━━ Cuplikan Halaman

Lihat ke Halaman Asli

Dani Ramdani

TERVERIFIKASI

Ordinary people

Pilkada, Putusan MK, dan Teatrikal Politik Senayan

Diperbarui: 6 September 2024   10:13

Kompasiana adalah platform blog. Konten ini menjadi tanggung jawab bloger dan tidak mewakili pandangan redaksi Kompas.

Putusan MK soal ambang batas pilkada menjadi angin segar di tengah maraknya calon tunggal. | Foto: KOMPAS.COM

Media sosial riuh. Warganet hingga pemengaruh kompak mengunggah logo burung garuda berlatar warna biru dengan tulisan "peringatan darurat." Ada satu pesan yang ingin disampaikan dalam postingan tersebut yaitu matinya demokrasi dan hilangnya marwah hukum di Indonesia.

Setelah pemilu serentak, Indonesia akan menghadapi pesta demokrasi lain yaitu pilkada serentak. Setidaknya ada 37 provinsi dan 508 kabupaten/kota yang akan melaksanakan pilkada.

Keriuhan pilkada dimulai jauh-jauh hari. Masyarakat terpusat pada pilkada Jakarta. Tak heran karena Jakarta merupakan pusat pemerintahan saat ini. Apa yang terjadi di Jakarta bisa menentukan daerah lain.

Sejak bulan Juli, PKS dengan gagah berani mengusung pasangan Anies-Sohibul Iman sebagai cagub dan cawagub Jakarta. Akan tetapi, ada syarat yang harus dibayar oleh Anies yaitu harus menggandeng koalisi.

━━━━
━━ Data

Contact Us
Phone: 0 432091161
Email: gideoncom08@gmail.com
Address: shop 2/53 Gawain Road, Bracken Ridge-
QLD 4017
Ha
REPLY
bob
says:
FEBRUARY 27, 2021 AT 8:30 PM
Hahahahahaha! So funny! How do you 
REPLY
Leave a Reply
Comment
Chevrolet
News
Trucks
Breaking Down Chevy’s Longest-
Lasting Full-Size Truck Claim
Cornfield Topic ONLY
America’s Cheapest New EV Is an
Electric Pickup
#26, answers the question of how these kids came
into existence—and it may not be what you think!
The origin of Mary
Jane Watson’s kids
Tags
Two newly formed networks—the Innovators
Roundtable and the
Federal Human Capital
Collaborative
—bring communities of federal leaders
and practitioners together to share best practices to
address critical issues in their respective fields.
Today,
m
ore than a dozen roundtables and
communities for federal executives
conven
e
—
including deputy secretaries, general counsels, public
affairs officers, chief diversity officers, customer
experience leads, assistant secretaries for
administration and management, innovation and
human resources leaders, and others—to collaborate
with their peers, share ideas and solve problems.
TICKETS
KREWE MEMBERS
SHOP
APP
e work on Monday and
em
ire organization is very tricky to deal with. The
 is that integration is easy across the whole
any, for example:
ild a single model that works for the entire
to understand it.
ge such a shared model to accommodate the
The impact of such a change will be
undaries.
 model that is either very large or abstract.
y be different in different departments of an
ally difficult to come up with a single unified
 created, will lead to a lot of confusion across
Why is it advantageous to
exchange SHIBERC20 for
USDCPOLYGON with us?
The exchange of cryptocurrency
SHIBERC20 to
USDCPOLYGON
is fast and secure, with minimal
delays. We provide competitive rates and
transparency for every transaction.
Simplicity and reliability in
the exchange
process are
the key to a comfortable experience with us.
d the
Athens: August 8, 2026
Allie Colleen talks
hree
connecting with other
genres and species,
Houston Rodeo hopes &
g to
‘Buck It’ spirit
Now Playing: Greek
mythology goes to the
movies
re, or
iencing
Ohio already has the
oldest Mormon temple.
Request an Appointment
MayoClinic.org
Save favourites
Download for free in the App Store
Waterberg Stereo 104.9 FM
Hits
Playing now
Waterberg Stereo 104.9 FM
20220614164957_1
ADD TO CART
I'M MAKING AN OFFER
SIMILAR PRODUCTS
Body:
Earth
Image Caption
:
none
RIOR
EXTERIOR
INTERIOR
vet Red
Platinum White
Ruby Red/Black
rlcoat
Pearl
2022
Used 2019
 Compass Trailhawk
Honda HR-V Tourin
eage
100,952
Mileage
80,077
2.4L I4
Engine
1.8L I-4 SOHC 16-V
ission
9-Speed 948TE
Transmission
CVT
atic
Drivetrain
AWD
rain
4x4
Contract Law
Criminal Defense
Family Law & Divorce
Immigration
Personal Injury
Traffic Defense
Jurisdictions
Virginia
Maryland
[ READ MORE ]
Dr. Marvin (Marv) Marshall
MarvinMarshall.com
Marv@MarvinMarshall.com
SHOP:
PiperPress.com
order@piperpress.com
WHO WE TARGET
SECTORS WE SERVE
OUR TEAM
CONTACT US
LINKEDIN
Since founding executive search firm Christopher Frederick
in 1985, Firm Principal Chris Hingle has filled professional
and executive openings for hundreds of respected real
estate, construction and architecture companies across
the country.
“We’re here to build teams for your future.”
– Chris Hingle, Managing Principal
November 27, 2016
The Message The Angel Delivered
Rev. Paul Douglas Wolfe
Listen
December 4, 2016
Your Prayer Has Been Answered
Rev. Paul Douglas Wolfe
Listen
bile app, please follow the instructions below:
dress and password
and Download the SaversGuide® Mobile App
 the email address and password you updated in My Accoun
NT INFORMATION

━━━━

- Tujuan Tugas -
Teruskan tulisan tentang pilkada dan putusan MK di atas, mulai sesudah kalimat terakhir yang tercantum.

- Hasil -
Apa yang dilakukan PKS dinilai bunuh diri. Seharusnya PKS hanya mengusung cagub dan posisi cawagub bisa ditawarkan pada partai lain. Akibatnya hingga jeda waktu yang ditentukan PKS belum mendapatkan koalisi.

Arah politik berubah. Isu lawan kotak kosong mengemuka tak kala terbentuk koalisi gemuk KIM Plus. PKS dan Nasdem yang awalnya mendukung Anies kini balik arah mendukung Ridwan Kamil yang diusung KIM Plus. Anies kehilangan kendaraan politik.

Adanya koalisi gemuk tentu tidak sehat dalam demokrasi. Hal itu karena akan memunculkan kotak kosong. Di sisi lain, melawan kotak kosong tak selamanya kemenangan di tangan.

Di Pilkada Makassar 2018 justru kotak kosong yang menang. Untuk itu, maka dibuat skenario lain yaitu calon independen atau istilah kasarnya calon boneka. Ini jauh lebih efektif ketimbang melawan kotak kosong.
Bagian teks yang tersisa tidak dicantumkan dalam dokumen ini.